Il timore della possibile applicazione di una rigida condizionalità ex post trova il suo fondamento nella cosiddetta ‘sorveglianza aumentata’ (enhanced surveillance), prevista dall’articolo 7 del regolamento 472 del 2013, uno dei due regolamenti del Two Pack, che prevede la possibilità di modificare, in un secondo momento, il Memorandum of Understanding (MoU) che un Paese deve sottoscrivere per accedere alle linee di credito del Mes, che saranno modellate sulle Eccl (Enhanced Conditions Credit Lines).
Si tratta di un tema, ha riconosciuto il funzionario, sul quale l’Italia è “ipersensibile”, cosa che per uno straniero “non è sempre facile da capire”. In pratica, l’articolo del regolamento del Two Pack prevede che, se le cose vanno male, allora la Commissione può richiedere allo Stato membro di fare richiesta di un programma macroeconomico di aggiustamento. Per l’alto funzionario, quanto previsto dall’articolo 7 è “tautologico”, poiché la Commissione Europea può suggerire ad uno Stato “in qualsiasi momento” di chiedere un programma macroeconomico di aggiustamento. E questo a prescindere dalle condizioni delle linee di credito del Mes. Si tratta, osserva, di un comma che dovrebbe essere inteso semplicemente come “un memo” all’interno del regolamento. Inoltre, spiega, le missioni di ‘sorveglianza aumentata’ nell’ambito delle linee di credito anti pandemia “si concentrerebbero sulle condizioni contenute nel MoU”, che prevedranno l’uso delle risorse per spese sanitarie, dirette e indirette, connesse alla pandemia.
La Commissione, spiega ancora, ha indicato che sarà “impossibile”, su una base così ristretta, poter usare l’MoU per chiedere un programma macroeconomico al Paese richiedente. Pertanto, la preoccupazione “è ingiustificata”, secondo il civil servant. Riguardo alle condizioni poste dall’Olanda, la durata delle linee di credito “onestamente non mi sembra un grosso problema. Ci sarà certamente un accordo su questo”, prevede la fonte. Per quanto concerne invece la definizione delle spese sanitarie “indirette”, per alcuni Paesi “è importante che ci sia un reale legame con la sanità”, ma “non credo che sia un grande problema per un Paese trovare spese per il 2% del Pil” da effettuare in campo sanitario, in piena pandemia di Covid-19.

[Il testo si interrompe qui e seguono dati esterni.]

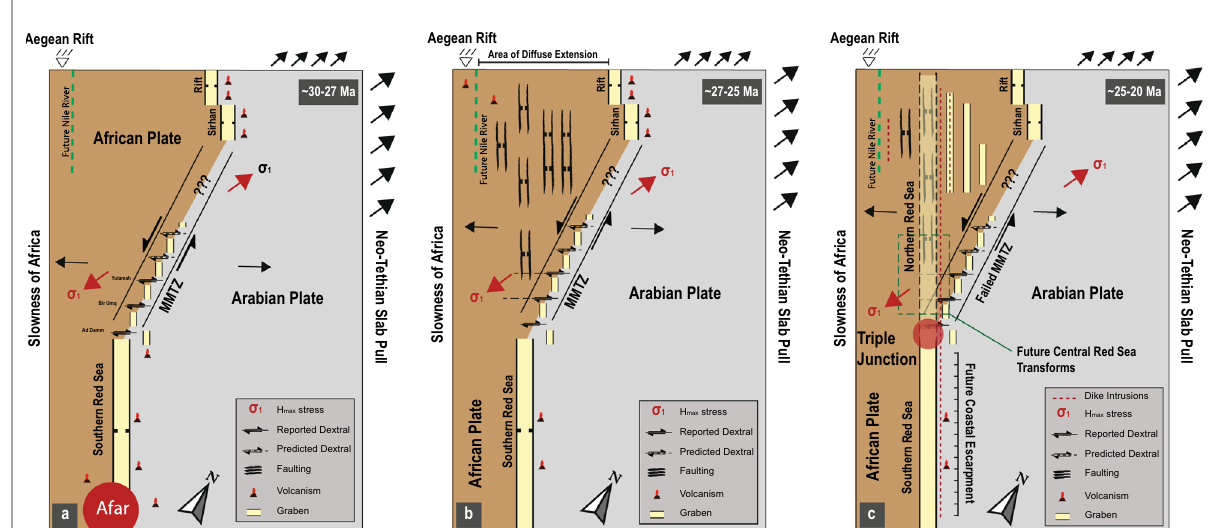
Fig. 2 Simplified tectonic maps of the plate boundary between Arabia and Nubia at ~ 30–28, ~ 27–25, and ~ 25–20 Ma. a At ~ 30–28 Ma, the plate boundary is delineated mainly by the distribution of pre-rift volcanic eruptions, particularly along the SRS and Sirhan rifts. The motion of Arabia with respect to Nubia is transferred from the SRS to the Sirhan rift through a transform zone (MMTZ). The southern segment of the MMTZ as denoted in the figure is later occupied by intensive volcanic eruptions. The northern segment of the MMTZ has no observed volcanic or structural expression. b At ~ 27–25 Ma, the MMTZ is still active in conjugate with diffuse extensional processes bounded spatially with the Nile River to the west, Sirhan rift to the east and the MMTZ to the south. This conjunction between SRS, NRS and MMTZ form the central Red Sea triple junction. This figure shows the volcanic activities distribution along the SRS, the Sirhan rift, and in the vicinity of the Nile River. The future central Red Sea transforms and curvature region is highlighted in green box as they correlate spatially with the MMN volcanics region. c At ~ 25–20 Ma, the effect of dike intrusions on the NRS rifting localization is illustrated, potentially causing the failure of cessation of the MMTZ and central Red Sea triple junction. The map also shows how the volcanic activities decreased significantly in the Red Sea region. The present-day central Red Sea region is highlighted in green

Quanto al programma Sure a sostegno dell’occupazione, l’alto funzionario ha riferito che al primo giugno potrebbero non esserci tutte le garanzie (25 mld di euro) necessarie a sostenere l’emissione delle obbligazioni tramite le quali la Commissione raccoglierà fondi, da girare poi agli Stati sottoforma di prestiti back-to-back, per 100 mld di euro, destinati a finanziare programmi come la cassa integrazione italiana o lo chomage partiel francese.
“L’impegno politico per realizzare Sure c’è al 100%”, assicura, ma sono necessari passaggi parlamentari. E, anche se “ogni Paese sta facendo del suo meglio per fare il più velocemente possibile”, a causa della pandemia non tutti i Parlamenti funzionano a pieno regime. Pertanto, “è probabile che le garanzie non ci siano tutte entro il primo giugno, non per cattiva volontà ma a causa di ostacoli effettivi”, conclude.